While many of the honors students have returned to homes in and outside of Nebraska, they’ve continued to stay involved and make a difference through the global reach of the Honors Club Repository. Offered online, the repository allows honors students to have a global impact by uploading lesson plans and making them available to the public.
In the last month alone, honors club curricula have been downloaded in communities across the United States and in more than 20 countries.
Lessons in the repository offer parents an opportunity to entertain and educate youth without leaving home. Nearly all materials needed for the lessons can be found around a house or at a grocery store. Each lesson is available for free and includes directions on how to execute the activities.

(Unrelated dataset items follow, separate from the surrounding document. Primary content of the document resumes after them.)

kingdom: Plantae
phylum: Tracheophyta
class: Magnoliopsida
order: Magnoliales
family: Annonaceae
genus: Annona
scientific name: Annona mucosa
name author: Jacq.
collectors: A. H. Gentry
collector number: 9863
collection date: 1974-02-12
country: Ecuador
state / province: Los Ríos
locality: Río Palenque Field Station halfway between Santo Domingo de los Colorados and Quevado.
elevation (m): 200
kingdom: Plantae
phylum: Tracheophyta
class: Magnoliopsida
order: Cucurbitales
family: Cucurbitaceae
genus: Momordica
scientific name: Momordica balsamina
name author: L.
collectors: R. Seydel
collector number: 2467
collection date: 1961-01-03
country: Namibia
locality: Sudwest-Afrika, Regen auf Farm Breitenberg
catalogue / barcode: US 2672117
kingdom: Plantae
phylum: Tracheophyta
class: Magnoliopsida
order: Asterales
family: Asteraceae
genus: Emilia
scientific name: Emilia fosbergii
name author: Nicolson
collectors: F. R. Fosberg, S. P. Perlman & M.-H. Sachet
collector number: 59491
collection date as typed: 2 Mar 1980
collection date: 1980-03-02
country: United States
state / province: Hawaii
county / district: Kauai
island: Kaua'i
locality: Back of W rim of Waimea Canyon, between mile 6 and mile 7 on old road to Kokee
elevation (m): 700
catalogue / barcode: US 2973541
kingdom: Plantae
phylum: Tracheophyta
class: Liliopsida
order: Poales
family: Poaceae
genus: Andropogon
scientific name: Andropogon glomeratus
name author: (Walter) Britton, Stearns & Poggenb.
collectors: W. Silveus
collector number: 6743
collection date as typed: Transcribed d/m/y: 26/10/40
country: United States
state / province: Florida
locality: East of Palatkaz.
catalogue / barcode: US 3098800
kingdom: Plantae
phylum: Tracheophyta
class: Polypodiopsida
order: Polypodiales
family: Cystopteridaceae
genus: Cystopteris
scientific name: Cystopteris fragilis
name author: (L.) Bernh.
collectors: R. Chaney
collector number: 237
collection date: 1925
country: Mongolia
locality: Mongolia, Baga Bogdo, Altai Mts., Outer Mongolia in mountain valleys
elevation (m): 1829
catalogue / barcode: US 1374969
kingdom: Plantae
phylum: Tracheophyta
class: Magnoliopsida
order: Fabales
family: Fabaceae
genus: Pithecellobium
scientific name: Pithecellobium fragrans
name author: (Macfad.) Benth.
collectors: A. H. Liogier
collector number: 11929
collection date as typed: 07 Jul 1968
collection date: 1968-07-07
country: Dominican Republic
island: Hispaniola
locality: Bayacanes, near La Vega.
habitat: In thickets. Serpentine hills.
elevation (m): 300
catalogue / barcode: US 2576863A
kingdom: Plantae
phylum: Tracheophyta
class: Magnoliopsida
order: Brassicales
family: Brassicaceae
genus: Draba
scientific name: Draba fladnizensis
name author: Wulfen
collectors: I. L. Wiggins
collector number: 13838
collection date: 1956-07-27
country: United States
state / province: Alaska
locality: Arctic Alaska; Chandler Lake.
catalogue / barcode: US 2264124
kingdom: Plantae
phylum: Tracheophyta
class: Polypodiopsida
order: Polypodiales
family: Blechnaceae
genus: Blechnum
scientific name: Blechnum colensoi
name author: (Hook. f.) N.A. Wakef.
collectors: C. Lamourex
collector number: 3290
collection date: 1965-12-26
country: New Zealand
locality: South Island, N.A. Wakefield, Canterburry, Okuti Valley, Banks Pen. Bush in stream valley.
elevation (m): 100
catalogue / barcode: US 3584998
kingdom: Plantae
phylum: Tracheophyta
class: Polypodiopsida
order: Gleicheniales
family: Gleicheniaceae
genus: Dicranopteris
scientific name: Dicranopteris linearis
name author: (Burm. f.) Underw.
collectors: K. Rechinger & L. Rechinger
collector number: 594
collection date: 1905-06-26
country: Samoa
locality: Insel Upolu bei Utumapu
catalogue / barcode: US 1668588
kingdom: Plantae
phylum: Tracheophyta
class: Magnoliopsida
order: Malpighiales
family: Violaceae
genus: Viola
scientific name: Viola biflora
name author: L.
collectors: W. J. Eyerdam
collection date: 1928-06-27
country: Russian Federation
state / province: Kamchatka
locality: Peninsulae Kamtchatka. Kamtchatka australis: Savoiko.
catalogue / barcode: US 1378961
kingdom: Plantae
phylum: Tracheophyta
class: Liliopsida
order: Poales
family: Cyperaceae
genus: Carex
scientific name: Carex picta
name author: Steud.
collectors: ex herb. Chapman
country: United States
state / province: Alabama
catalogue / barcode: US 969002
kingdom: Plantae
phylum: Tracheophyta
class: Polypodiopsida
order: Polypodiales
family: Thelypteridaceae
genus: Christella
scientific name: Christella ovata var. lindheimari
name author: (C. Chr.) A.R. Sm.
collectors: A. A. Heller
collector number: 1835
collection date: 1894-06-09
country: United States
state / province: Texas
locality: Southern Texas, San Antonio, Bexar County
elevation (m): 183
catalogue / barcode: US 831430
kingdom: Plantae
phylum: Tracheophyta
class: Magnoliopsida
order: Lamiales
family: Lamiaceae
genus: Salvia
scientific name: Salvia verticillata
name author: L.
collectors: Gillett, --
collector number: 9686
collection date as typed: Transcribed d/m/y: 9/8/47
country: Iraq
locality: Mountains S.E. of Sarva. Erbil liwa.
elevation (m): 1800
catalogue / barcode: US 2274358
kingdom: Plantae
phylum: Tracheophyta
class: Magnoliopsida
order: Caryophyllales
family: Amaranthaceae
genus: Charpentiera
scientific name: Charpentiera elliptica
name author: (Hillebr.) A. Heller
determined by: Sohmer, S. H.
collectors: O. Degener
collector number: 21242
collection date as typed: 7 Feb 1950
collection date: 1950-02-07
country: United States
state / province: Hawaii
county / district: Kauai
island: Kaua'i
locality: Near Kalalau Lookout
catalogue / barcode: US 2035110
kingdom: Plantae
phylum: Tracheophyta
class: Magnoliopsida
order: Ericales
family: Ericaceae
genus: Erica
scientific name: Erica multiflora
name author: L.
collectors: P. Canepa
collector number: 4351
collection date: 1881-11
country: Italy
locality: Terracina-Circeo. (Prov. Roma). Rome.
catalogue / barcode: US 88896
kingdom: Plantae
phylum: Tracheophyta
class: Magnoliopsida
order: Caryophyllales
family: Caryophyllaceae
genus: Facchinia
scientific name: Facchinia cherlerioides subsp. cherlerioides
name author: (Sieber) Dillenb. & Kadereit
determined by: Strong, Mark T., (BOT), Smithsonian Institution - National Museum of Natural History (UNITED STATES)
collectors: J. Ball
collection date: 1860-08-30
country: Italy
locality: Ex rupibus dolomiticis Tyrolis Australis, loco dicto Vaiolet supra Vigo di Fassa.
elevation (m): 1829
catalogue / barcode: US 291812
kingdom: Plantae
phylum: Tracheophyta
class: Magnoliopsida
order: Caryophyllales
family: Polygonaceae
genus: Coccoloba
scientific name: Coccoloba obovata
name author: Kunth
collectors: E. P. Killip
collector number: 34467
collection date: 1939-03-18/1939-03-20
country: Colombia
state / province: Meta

Honors students leading the Afterschool Clubs program are also brainstorming ways they can continue to make a difference from afar.
“I’m thinking about making online instructions or fact sheets for different science activities that I can send to my site coordinator for students to access,” Karney said.
Others, having realized the impact after-school programming has made in Lincoln, are working to offer lessons in their hometowns, reaching out to childcare or community centers and sharing the curricula remotely.
“Instead of in-person sessions, I’ve been creating videos for students to watch at home,” said Kate Gaulke, a freshman from Woodbury, Minnesota. “The videos include yoga poses, mindfulness activities like nature walks, mediation exercises and a scavenger hunt.”
While they would rather have spent the semester developing relationships with LPS students face-to-face, the students are relishing the opportunity to adapt and expand impacts of the Honors Afterschool Clubs.
“One thing I have always loved about Honors Afterschool Clubs is the ability of the program to adapt to meet students’ needs,” said Maddie Beck, a sophomore from Wichita, Kansas. “This semester has proven no different.”